Analysis of Historical and CMIP5 Projections of Multi-decadal Climatic Variation and Implications for Ecosystem Management on the Colorado Plateau

Abstract:

Increasing pressures on ecosystems of the Colorado Plateau, in particular changes in land use and anthropogenically forced changes in climate, are moving these systems toward “thresholds” that may not be re-traversed once crossed. Recent studies have shown that changes in winter temperature and hydrological fluxes in the western United States are outside the range of natural variability. These observations suggest that the Pacific Decadal Oscillation (PDO) and El Niño Southern Oscillation (ENSO) are acting synergistically with underlying climatic trends associated with increased greenhouse gas forcings.
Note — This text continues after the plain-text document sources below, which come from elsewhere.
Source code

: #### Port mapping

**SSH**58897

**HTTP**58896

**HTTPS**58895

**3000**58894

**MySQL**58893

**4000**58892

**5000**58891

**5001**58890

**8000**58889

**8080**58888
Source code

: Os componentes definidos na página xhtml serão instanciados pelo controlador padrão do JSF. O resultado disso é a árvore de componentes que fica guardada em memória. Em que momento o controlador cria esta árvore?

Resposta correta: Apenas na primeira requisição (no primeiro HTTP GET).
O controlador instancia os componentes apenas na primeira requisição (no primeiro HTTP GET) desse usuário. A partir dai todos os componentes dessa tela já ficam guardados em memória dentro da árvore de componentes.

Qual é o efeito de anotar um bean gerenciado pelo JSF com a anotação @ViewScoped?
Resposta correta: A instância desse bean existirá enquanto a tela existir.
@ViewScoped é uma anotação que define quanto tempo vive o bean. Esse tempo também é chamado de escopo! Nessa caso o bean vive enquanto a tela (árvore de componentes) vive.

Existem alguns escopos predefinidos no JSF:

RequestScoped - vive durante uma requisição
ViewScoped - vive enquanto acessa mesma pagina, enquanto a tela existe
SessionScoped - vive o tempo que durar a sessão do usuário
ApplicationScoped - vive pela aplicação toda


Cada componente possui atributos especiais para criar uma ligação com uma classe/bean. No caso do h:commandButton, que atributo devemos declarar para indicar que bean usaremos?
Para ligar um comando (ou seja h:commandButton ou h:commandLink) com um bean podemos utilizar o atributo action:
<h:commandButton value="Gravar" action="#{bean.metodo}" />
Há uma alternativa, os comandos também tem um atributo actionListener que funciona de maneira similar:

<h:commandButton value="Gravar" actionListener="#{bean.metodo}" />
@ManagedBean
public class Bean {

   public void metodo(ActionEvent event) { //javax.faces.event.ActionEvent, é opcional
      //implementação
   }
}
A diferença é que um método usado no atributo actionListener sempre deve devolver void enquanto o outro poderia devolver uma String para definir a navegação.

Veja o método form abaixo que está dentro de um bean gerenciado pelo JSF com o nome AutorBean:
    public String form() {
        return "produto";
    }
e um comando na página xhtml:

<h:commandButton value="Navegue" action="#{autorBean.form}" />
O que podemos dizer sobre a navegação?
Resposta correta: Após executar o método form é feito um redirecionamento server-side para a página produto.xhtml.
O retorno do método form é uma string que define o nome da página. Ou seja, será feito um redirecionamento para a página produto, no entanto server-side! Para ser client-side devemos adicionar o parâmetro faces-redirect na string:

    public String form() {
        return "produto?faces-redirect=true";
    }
Of particular importance for the Colorado Plateau (CP), future warming may alter the position and strength of the North American Monsoon (NAM), which is responsible for a sharp summertime moisture gradient across the region. Natural resource managers are faced with unprecedented challenges if these trends continue. The goal of the project was to describe historical and future projected inter-annual and multi-decadal variability of precipitation in the northern limits of the NAM region, analyze future projected changes on the hydrological regime, and discuss implications for management of these semi-arid ecosystems. Daily climate records were analyzed to quantify the current and historical spatio-temporal pattern of precipitation across the CP using results from ten CMIP5 climate models that best reproduce climate metrics of PDO and ENSO across the study area. Results suggest that a focus on the variability and pattern change in extreme climate anomalies, is vital to inform the management of natural resources. Specifically, inter- and intra-annual variability, seasonality of temperature and precipitation, as well as interactions between multi-decadal cycles trends driven by large-scale climate dynamics, need to be considered. Policies that guide management actions into the future should be based on strategies that cover a wide range of plausible climatic conditions.